DSpace offers search on the bases of item name but if a item contains multiple files so can we perform search on the basis of that item name ?

How we can customize DSpace to allow search on the bases of file name inside a item because a item can contain multiple files ?

MartinW
  • 4,966
  • 2
  • 24
  • 60
Ruchi arora
  • 113
  • 1
  • 8

2 Answers2

2

Assuming you're using the Solr-based search option (default since at least DSpace 4.x), the fulltext file names are indexed to the stream_name field. Just put stream_name:xyz into the search box to find items that have a file whose name contains "xyz".

For example, this search (XMLUI) / this search (JSPUI) finds the two items on the demo server that have a file called Atlas.pdf (note the search results will change as the demo server items change).

schweerelos
  • 2,189
  • 2
  • 17
  • 25
  • Thank you. But as you wrote, only the *fulltext* file names are indexed. E.g. file names of image files seem not to be written to the index?

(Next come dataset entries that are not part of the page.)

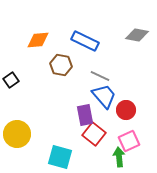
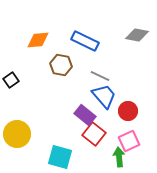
red circle: moved 2 px right, 1 px down
purple rectangle: rotated 40 degrees counterclockwise
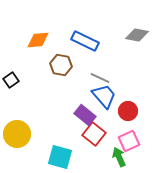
gray line: moved 2 px down
green arrow: rotated 18 degrees counterclockwise
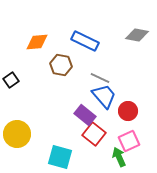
orange diamond: moved 1 px left, 2 px down
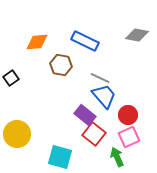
black square: moved 2 px up
red circle: moved 4 px down
pink square: moved 4 px up
green arrow: moved 2 px left
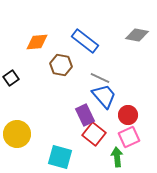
blue rectangle: rotated 12 degrees clockwise
purple rectangle: rotated 25 degrees clockwise
green arrow: rotated 18 degrees clockwise
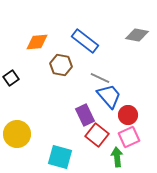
blue trapezoid: moved 5 px right
red square: moved 3 px right, 1 px down
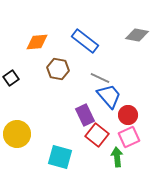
brown hexagon: moved 3 px left, 4 px down
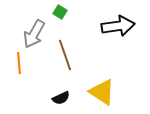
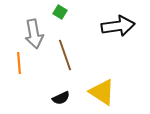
gray arrow: rotated 40 degrees counterclockwise
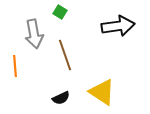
orange line: moved 4 px left, 3 px down
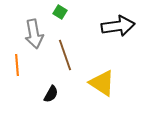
orange line: moved 2 px right, 1 px up
yellow triangle: moved 9 px up
black semicircle: moved 10 px left, 4 px up; rotated 36 degrees counterclockwise
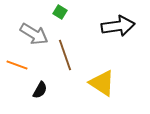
gray arrow: rotated 48 degrees counterclockwise
orange line: rotated 65 degrees counterclockwise
black semicircle: moved 11 px left, 4 px up
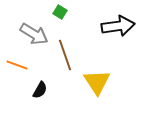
yellow triangle: moved 5 px left, 1 px up; rotated 24 degrees clockwise
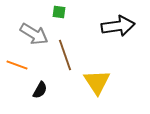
green square: moved 1 px left; rotated 24 degrees counterclockwise
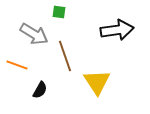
black arrow: moved 1 px left, 4 px down
brown line: moved 1 px down
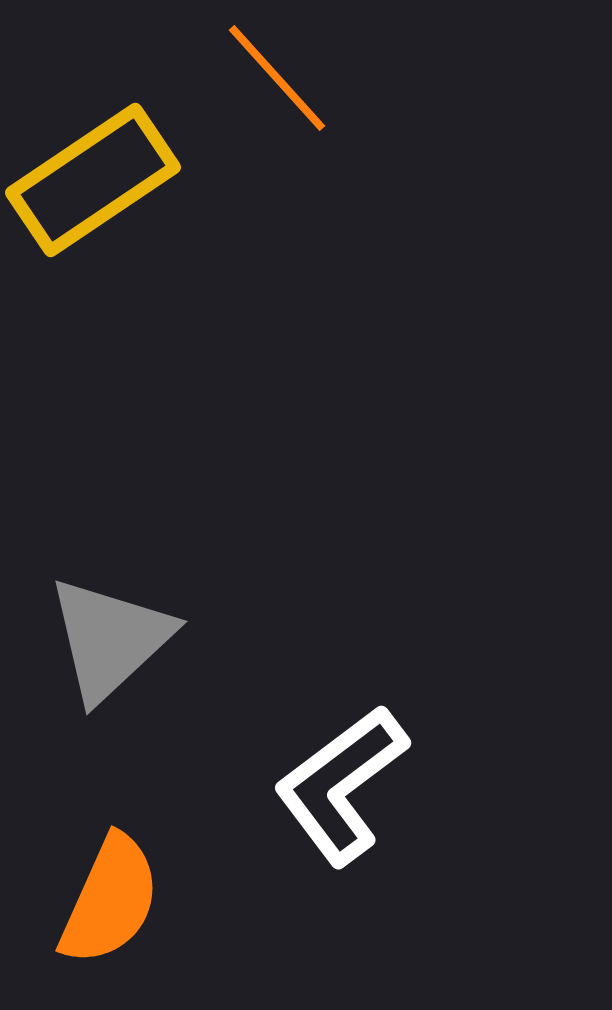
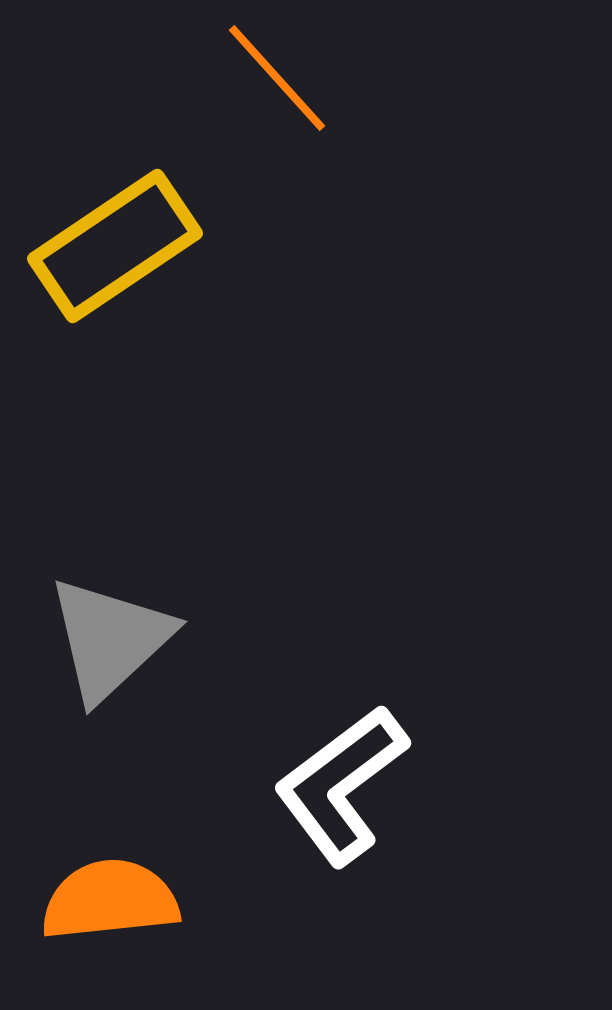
yellow rectangle: moved 22 px right, 66 px down
orange semicircle: rotated 120 degrees counterclockwise
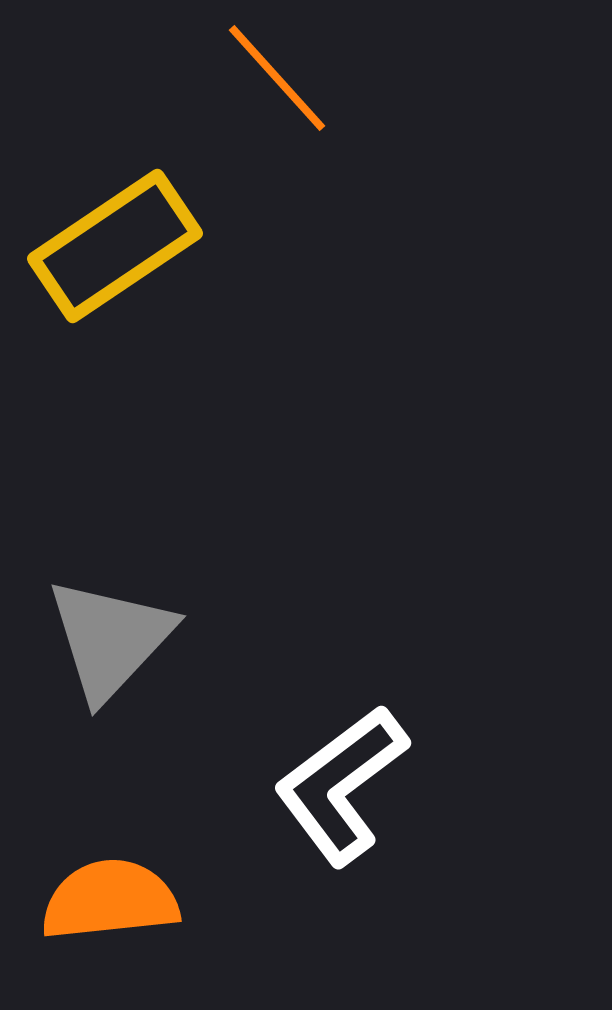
gray triangle: rotated 4 degrees counterclockwise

Also, while the JSON suggests an array, more than one filename are just written to one single string: `"stream_name": ["file1.pdf.txt;file2.xlsx.txt"]` – MartinW Sep 04 '17 at 09:32
  • Where would I look to extend DSpace, so that I can write all filenames (and formats and other info I can extract from files) to the Solr "search" core? – MartinW Sep 07 '17 at 09:21
  • I just added a new `SolrServiceIndexPlugin` implementation `SolrServiceFilenamesPlugin` and added this to `discovery.xml` as a bean. Worked very well :) Would this be the right way? – MartinW Sep 07 '17 at 11:51
  • Sounds great MartinW -- please consider making a pull request to have this included in the main DSpace codebase https://github.com/DSpace/DSpace – schweerelos Sep 07 '17 at 21:20
  • Thank you, I will do so, as soon as I have tested and documented. Do you know, if I can just add fields to the Solr document, or do I have to consider entries in some schema file as well? (It does work by just adding fields to the document, but I want to do it correctly of course.) – MartinW Sep 08 '17 at 09:38
  • MartinW the solr schema for search is here: https://github.com/DSpace/DSpace/blob/master/dspace/solr/search/conf/schema.xml it includes some dynamic fields, eg all fields of pattern *_s are string fields and don't need to be defined explicitly. Perhaps ask on the DSpace dev mailing list if you're unsure what field name to go with. – schweerelos Sep 10 '17 at 21:18
  • Thanks for all your comments. [I published the plugin as a Gist.](https://gist.github.com/MW3000/5771c0488f8952bb888357ce8c655279) – MartinW Sep 11 '17 at 09:15
1

I just wrote SolrServiceFileInfoPlugin, an implementation of SolrServiceIndexPlugin. This plugin adds all filenames and file descriptions from files in the ORIGINAL bundle to the Solr index and makes them discoverable via search.

See this Gist (Search for filenames and file descriptions in DSpace) for the code and documentation.

Thanks to @schweerelos, for her comments.

MartinW
  • 4,966
  • 2
  • 24
  • 60